Search code examples
pythondatetimefor-loopnested-loopsbirthday-paradox

How to tackle the Birthday Paradox Problem in Python?


I'm practicing the Birthday Paradox problem in Python. I've run it a bunch of times, with changing the random number of birthdays and **loop run number **, but the probability is either 0 or 100%, and I was unable to get other probability like 50% etc. Can someone help me look through my code and see what I did wrong? Thank you so much!!

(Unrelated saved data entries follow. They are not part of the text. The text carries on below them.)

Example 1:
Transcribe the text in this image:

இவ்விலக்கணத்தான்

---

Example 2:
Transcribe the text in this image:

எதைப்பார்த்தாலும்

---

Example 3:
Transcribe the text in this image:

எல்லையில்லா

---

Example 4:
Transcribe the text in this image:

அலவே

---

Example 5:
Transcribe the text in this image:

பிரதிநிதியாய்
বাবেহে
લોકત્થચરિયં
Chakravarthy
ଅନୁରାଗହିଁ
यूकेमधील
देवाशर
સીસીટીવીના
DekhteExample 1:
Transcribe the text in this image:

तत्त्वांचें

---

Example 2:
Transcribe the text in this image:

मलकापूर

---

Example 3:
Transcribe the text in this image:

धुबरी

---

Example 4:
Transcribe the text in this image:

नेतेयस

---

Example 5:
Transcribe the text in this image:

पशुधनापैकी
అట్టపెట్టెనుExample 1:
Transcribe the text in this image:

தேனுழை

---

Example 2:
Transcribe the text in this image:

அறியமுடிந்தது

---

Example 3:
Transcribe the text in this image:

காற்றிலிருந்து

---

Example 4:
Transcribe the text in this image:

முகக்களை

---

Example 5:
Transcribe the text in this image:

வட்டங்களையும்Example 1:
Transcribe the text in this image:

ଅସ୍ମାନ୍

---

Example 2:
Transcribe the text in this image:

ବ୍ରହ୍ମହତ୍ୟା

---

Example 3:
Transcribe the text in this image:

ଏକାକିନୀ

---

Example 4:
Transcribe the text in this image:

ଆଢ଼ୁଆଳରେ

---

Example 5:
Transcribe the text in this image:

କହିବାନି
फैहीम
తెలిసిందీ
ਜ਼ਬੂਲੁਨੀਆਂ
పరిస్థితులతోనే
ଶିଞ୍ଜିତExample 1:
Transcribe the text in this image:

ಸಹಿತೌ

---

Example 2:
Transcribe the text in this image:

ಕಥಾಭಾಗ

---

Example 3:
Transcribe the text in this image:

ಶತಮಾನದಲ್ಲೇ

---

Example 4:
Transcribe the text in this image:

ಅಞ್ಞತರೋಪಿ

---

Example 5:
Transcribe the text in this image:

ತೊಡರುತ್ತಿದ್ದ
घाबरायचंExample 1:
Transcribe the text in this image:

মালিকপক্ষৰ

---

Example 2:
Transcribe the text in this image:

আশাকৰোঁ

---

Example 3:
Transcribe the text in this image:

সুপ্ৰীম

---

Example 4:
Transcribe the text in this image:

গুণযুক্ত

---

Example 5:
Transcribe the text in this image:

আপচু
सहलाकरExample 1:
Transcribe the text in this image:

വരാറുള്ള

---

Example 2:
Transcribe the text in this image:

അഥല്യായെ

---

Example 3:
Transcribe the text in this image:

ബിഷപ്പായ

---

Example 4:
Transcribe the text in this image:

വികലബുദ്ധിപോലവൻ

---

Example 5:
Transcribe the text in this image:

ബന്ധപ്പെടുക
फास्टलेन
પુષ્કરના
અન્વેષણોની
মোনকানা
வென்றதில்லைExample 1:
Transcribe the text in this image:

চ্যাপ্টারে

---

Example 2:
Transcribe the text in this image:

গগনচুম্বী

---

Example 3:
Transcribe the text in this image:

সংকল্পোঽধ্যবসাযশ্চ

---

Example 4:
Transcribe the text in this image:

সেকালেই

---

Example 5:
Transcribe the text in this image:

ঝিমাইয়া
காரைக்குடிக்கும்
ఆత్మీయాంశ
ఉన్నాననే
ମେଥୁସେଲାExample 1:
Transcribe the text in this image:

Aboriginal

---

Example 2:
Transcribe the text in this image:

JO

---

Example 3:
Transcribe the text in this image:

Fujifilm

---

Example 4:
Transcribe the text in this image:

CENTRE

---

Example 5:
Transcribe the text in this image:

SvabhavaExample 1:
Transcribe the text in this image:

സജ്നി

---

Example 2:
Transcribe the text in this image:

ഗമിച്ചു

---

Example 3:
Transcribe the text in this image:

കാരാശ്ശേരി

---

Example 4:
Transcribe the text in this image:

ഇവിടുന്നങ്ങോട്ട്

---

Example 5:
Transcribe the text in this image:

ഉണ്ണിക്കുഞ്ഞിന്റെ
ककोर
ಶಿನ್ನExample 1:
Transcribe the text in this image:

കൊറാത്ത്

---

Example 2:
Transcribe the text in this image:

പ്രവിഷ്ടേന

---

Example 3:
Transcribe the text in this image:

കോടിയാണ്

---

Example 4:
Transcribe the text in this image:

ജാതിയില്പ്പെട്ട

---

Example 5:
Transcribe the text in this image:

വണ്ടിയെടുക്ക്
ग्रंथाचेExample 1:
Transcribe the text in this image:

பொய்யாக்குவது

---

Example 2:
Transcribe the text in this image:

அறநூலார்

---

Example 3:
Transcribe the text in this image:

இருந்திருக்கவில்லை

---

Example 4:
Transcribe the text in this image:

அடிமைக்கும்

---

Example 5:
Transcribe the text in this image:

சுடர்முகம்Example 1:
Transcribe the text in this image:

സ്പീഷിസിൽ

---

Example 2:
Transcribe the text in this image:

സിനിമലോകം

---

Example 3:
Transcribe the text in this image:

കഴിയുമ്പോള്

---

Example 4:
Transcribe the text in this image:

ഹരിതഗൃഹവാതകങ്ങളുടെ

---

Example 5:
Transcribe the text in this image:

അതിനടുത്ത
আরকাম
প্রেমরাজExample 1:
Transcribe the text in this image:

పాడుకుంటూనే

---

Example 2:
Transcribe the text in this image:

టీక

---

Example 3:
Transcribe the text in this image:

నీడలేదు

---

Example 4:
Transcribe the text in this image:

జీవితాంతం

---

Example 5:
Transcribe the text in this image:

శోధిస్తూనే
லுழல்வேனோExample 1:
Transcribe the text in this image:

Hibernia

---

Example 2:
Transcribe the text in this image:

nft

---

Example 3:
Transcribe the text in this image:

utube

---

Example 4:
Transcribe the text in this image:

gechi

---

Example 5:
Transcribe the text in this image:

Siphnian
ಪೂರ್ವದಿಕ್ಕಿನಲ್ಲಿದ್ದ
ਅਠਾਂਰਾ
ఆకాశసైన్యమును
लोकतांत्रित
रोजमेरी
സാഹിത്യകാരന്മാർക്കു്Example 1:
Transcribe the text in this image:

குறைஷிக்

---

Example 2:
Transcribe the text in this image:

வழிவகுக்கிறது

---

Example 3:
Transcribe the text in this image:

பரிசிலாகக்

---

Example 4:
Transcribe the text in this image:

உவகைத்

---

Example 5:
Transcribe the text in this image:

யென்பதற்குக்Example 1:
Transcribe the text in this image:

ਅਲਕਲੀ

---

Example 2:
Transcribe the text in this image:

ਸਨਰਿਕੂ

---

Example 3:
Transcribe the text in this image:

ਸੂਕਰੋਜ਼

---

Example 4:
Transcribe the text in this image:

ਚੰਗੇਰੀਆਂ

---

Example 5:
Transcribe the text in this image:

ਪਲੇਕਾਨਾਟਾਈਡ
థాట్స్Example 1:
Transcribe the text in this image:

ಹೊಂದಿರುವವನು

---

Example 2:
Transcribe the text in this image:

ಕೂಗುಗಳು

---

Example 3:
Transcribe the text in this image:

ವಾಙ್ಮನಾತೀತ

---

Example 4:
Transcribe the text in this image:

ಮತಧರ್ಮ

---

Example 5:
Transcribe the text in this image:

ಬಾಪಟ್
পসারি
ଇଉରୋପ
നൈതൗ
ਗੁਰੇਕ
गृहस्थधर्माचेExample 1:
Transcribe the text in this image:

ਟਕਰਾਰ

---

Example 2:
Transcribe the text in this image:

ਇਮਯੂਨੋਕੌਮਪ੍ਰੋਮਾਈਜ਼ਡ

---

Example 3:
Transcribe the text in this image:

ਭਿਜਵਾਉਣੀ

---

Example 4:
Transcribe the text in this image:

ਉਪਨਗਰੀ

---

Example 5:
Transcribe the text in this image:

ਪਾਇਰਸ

from random import randint
from datetime import datetime, timedelta


first_day_of_year = datetime(2017, 1, 1)
num_of_ppl = 45
birthdays = []

# get 45 random birthdays list
for i in range(num_of_ppl):
    new_birthday = first_day_of_year + timedelta(days = randint(0, 365))
    birthdays.append(new_birthday)


# find if there's matched birthdays, run 10000 times
dups = 0 
duplicates = set()
for i in range(10000):
    for bday in birthdays:
        if birthdays.count(bday) > 1:
            duplicates.add(bday)
    if len(duplicates) >= 1:
        dups += 1


# calculate the probability
probability = dups/10000 * 100
print(probability)

Solution

  • If you generate the birthdays list each time, the probability is as expected. Also I didn't see a need to use datetime or set objects, I just replaced them with ints and bools without changing anything functionally. Also, you can use list comprehension in order to generate the birthdays list in one line:

    from random import randint
    
    num_iterations = 10000
    num_people = 45
    num_duplicates_overall = 0
    
    # generate a random birthday for each person, check if there was a duplicate,
    # and repeat num_iterations times
    for i in range(num_iterations):
        # start with a new, empty list every time.
        # get a list of random birthdays, of length num_people.
        birthdays = [randint(0, 365) for _ in range(num_people)]
        # Keep track of whether or not there was a duplicate for this iteration
        was_duplicate = False
        for bday in birthdays:
            if birthdays.count(bday) > 1:
                # We found a duplicate for this iteration, so we can stop checking
                was_duplicate = True
                break
        if was_duplicate:
            num_duplicates_overall += 1
    
    probability = num_duplicates_overall / num_iterations
    print(f"Probability: {probability * 100}%")
    

    Output with num_iterations = 1000000 and num_people = 23:

    Probability: 50.6452%
    

    Edit: Alternatively, there's this method to check for duplicates which is supposedly faster (but mainly I like it because it's on one line):

    if len(birthdays) != len(set(birthdays)):
        num_duplicates_overall += 1
    

    So, your code could look as simple as this:

    from random import randint
    
    num_iterations = 10000
    num_people = 45
    num_duplicates_overall = 0
    
    for i in range(num_iterations):
        birthdays = [randint(0, 365) for _ in range(num_people)]
        if len(birthdays) != len(set(birthdays)):
            num_duplicates_overall += 1
    
    probability = num_duplicates_overall / num_iterations
    print(f"Probability: {probability * 100}%")